The goal is not to create excessive documentation. The goal is to provide clear, complete, and defendable evidence that the system is controlled and suitable for its intended use.
DataNinja Validation Support
DataNinja can support customers by helping define and document the validation approach for their specific use of the system. Depending on the customer’s scope, DataNinja validation support may include:
| Support Area | Description |
|---|---|
| Validation Planning | Define scope, strategy, deliverables, responsibilities, and acceptance criteria. |
| Requirements Documentation | Document business, user, functional, and compliance requirements. |
| Risk Assessment | Identify critical system functions and determine testing depth. |
| Traceability Matrix | Link requirements, risks, test cases, and evidence. |
| Protocol Development | Create validation protocols based on intended use and system configuration. |
| Test Execution Support | Support execution, evidence capture, and discrepancy documentation. |
| Part 11 / Annex 11 Mapping | Map system controls to electronic record and electronic signature expectations. |
| Validation Summary Reporting | Summarize execution results and system readiness. |
| Change / Upgrade Assessment | Evaluate whether future system changes require additional testing. |
DataNinja’s validation support is intended to help customers create a practical and audit-ready package based on how they use the system.
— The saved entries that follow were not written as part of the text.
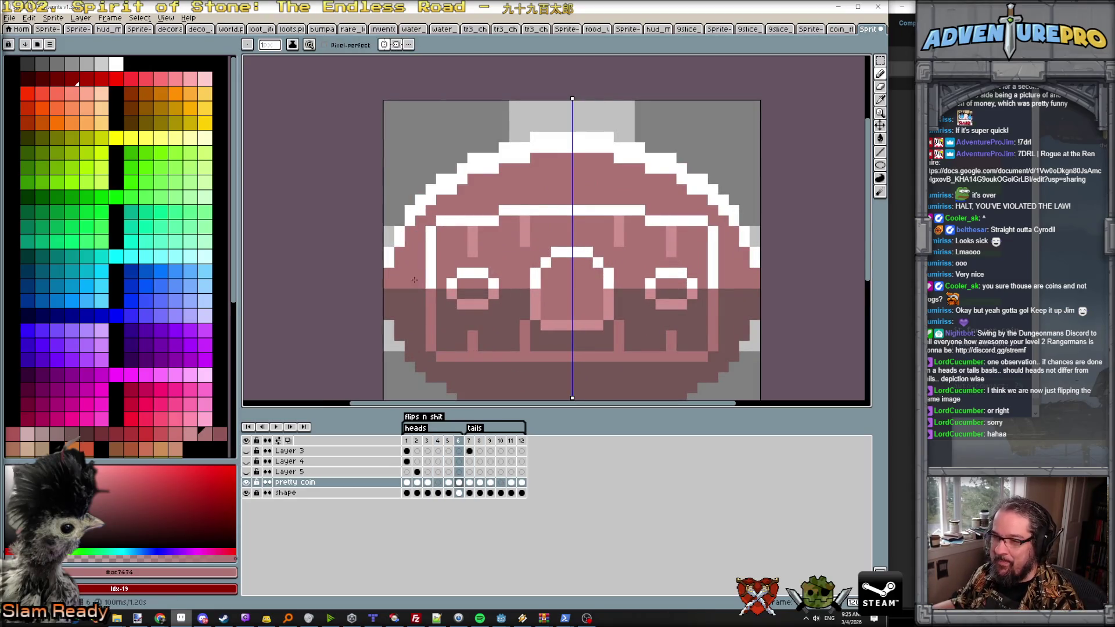
Step: Add lighter shaded pixels to the checker pattern along the coin's lower-left edge
left_click(411, 296)
left_click(415, 313)
left_click(399, 314)
left_click(417, 327)
left_click(412, 333)
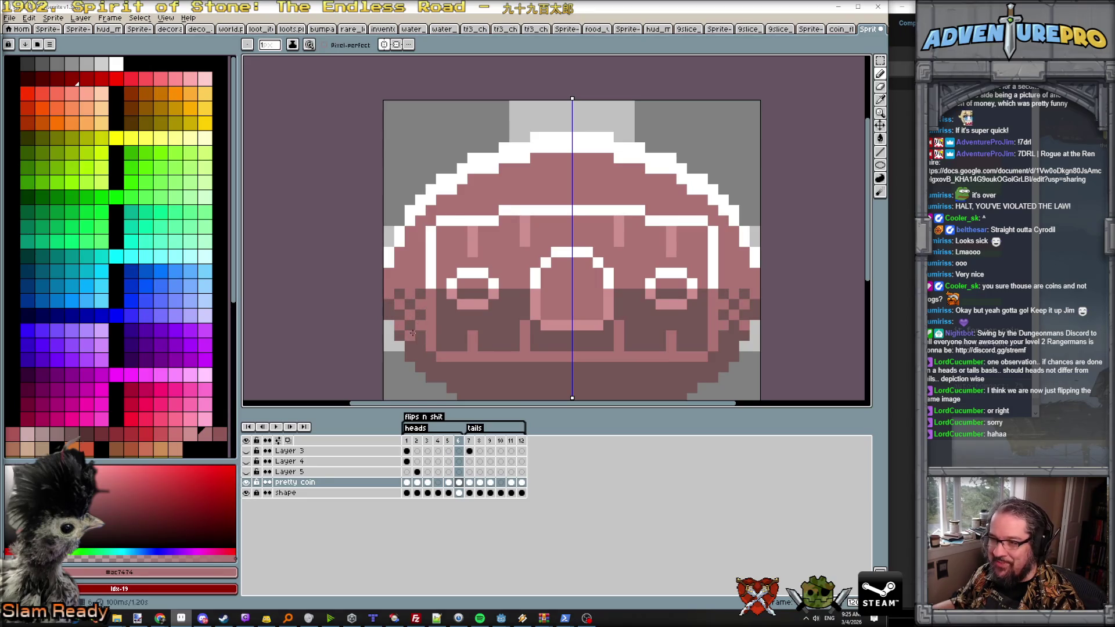
scroll(389, 315, "down", 4)
scroll(440, 311, "up", 3)
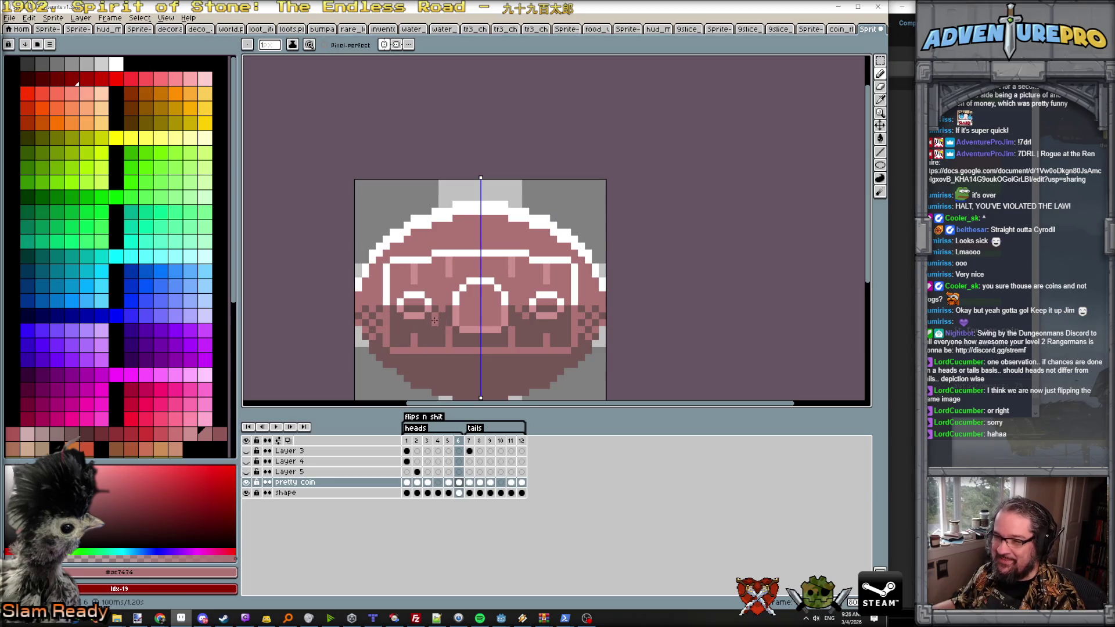
scroll(495, 324, "down", 2)
scroll(517, 324, "up", 3)
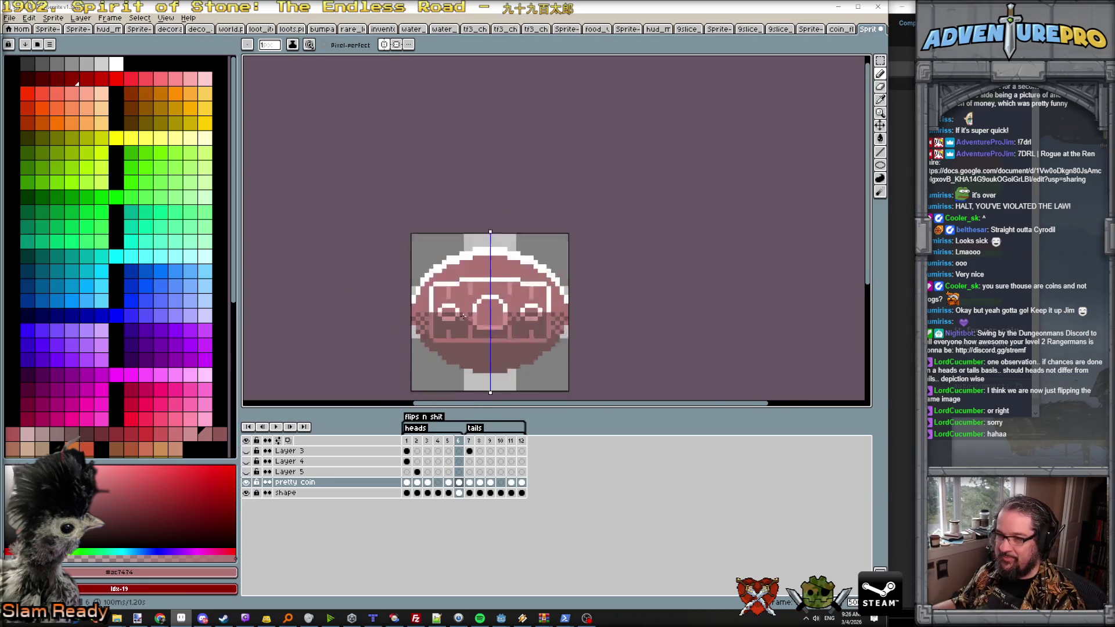
scroll(509, 308, "down", 3)
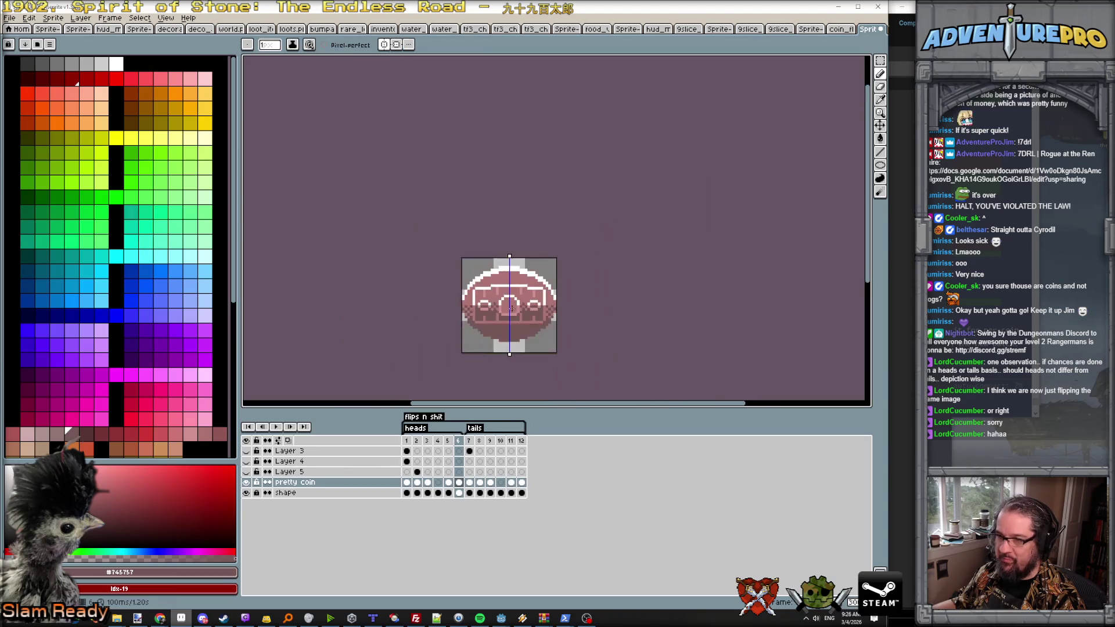
scroll(547, 317, "up", 1)
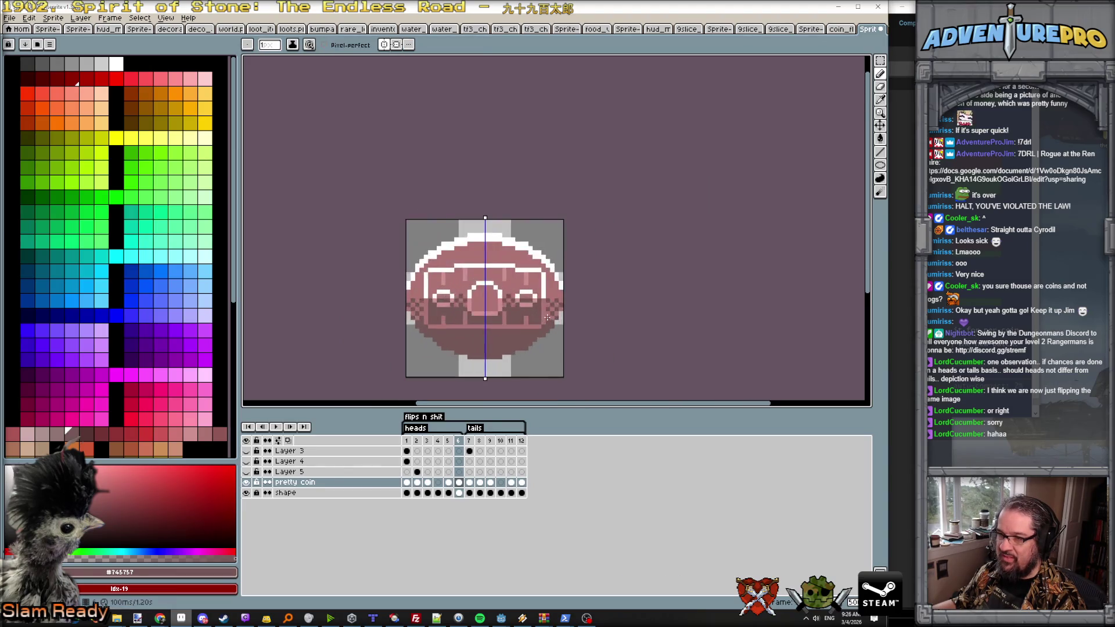
Step: On tails frame 7, preview the flip, then add mid-pink pixels along the lower rows
key("Right")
The customer remains responsible for approving the validation approach and determining whether the system is acceptable for use within their quality system.
Key Takeaway
Software validation should demonstrate that the system is suitable for its intended use and appropriately controlled for the customer’s regulated process. For DataNinja customers, this means validation should not only confirm that system functions work.
It should also provide evidence that the system supports approved workflows, protects regulated records, maintains data integrity, and can be defended during an audit or inspection.